Update the records from the line that contains "Can you find crop field?" through the line that contains "174L145 181L154 183V184H159L162" by replacing "instance_id" with "object_id" and leaving everything else unchanged. Return only those lines, without the pictures.

• **Excerpted records**:
● ● ● ● ●

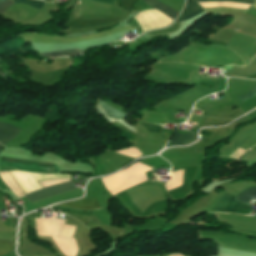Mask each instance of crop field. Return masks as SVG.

● ● ● ● ●

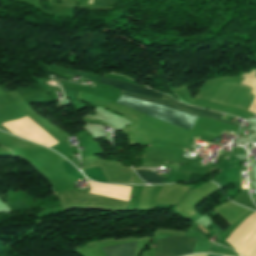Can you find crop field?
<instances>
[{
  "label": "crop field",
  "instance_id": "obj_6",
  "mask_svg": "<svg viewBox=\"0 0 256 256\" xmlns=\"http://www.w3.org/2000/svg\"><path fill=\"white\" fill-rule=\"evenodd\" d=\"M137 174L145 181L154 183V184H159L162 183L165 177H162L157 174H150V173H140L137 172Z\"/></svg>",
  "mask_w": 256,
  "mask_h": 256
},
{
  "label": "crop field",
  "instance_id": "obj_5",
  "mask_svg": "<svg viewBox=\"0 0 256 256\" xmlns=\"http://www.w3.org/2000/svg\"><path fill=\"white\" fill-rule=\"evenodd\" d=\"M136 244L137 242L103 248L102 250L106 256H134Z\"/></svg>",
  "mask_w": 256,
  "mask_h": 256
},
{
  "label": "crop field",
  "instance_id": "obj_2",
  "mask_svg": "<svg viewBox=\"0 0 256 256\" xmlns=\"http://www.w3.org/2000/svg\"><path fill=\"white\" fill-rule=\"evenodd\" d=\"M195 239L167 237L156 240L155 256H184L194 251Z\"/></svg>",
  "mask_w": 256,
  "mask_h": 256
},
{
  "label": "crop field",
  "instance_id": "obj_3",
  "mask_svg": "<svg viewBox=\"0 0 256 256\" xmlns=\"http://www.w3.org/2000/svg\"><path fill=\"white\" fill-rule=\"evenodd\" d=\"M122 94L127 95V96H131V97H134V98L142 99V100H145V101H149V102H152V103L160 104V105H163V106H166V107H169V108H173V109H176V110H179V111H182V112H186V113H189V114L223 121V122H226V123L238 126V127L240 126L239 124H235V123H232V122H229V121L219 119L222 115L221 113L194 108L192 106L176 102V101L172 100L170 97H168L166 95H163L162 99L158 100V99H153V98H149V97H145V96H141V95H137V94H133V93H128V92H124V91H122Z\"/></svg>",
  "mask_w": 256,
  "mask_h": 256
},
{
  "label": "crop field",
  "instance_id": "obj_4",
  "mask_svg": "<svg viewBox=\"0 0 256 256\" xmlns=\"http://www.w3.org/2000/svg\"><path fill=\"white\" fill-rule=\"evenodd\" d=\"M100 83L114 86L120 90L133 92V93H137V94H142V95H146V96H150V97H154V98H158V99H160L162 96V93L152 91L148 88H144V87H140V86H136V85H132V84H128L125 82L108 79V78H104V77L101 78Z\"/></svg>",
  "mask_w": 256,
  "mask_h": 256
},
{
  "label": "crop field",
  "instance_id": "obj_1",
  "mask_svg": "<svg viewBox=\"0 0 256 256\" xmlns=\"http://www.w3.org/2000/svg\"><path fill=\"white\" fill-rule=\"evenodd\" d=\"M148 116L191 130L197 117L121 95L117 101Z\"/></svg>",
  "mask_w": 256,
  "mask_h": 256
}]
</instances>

● ● ● ● ●

• **Exercise output**:
Can you find crop field?
<instances>
[{
  "label": "crop field",
  "object_id": "obj_6",
  "mask_svg": "<svg viewBox=\"0 0 256 256\" xmlns=\"http://www.w3.org/2000/svg\"><path fill=\"white\" fill-rule=\"evenodd\" d=\"M137 174L145 181L154 183V184H159L162 183L165 177H162L157 174H150V173H140L137 172Z\"/></svg>",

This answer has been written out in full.